• [What needs to be done] Once the pictures are set aside, output all the records exactly.

• [Data excerpts]
+---+

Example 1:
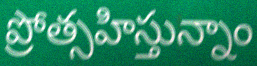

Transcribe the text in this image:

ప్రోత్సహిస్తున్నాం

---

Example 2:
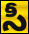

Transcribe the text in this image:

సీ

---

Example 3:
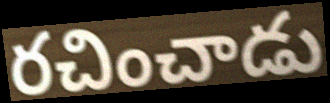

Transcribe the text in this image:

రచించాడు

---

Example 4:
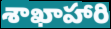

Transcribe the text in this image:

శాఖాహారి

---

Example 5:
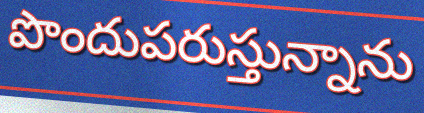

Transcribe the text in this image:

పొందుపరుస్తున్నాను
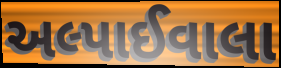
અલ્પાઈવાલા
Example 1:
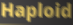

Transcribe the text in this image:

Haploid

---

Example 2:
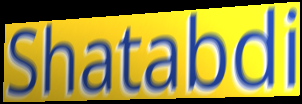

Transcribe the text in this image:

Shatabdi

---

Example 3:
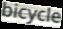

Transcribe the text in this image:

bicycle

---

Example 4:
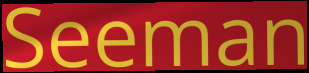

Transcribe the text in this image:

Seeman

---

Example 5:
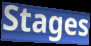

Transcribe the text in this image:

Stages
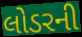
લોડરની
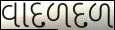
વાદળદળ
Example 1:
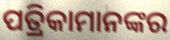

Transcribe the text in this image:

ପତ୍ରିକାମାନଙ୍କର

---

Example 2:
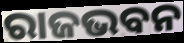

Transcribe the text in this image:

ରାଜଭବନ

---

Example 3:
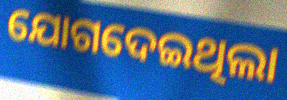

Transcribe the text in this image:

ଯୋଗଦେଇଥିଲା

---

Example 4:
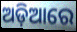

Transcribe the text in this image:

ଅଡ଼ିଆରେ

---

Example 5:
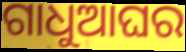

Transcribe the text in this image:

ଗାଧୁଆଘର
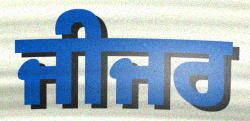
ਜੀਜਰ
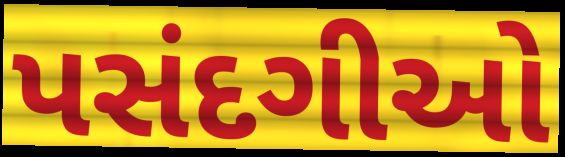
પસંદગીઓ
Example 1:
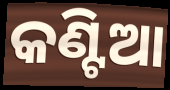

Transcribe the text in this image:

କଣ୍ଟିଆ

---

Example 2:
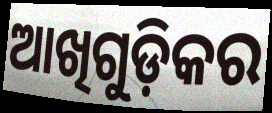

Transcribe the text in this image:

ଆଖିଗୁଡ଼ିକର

+---+

• [Written solution]
Example 1:

Transcribe the text in this image:

ప్రోత్సహిస్తున్నాం

---

Example 2:

Transcribe the text in this image:

సీ

---

Example 3:

Transcribe the text in this image:

రచించాడు

---

Example 4:

Transcribe the text in this image:

శాఖాహారి

---

Example 5:

Transcribe the text in this image:

పొందుపరుస్తున్నాను
અલ્પાઈવાલા
Example 1:

Transcribe the text in this image:

Haploid

---

Example 2:

Transcribe the text in this image:

Shatabdi

---

Example 3:

Transcribe the text in this image:

bicycle

---

Example 4:

Transcribe the text in this image:

Seeman

---

Example 5:

Transcribe the text in this image:

Stages
લોડરની
વાદળદળ
Example 1:

Transcribe the text in this image:

ପତ୍ରିକାମାନଙ୍କର

---

Example 2:

Transcribe the text in this image:

ରାଜଭବନ

---

Example 3:

Transcribe the text in this image:

ଯୋଗଦେଇଥିଲା

---

Example 4:

Transcribe the text in this image:

ଅଡ଼ିଆରେ

---

Example 5:

Transcribe the text in this image:

ଗାଧୁଆଘର
ਜੀਜਰ
પસંદગીઓ
Example 1:

Transcribe the text in this image:

କଣ୍ଟିଆ

---

Example 2:

Transcribe the text in this image:

ଆଖିଗୁଡ଼ିକର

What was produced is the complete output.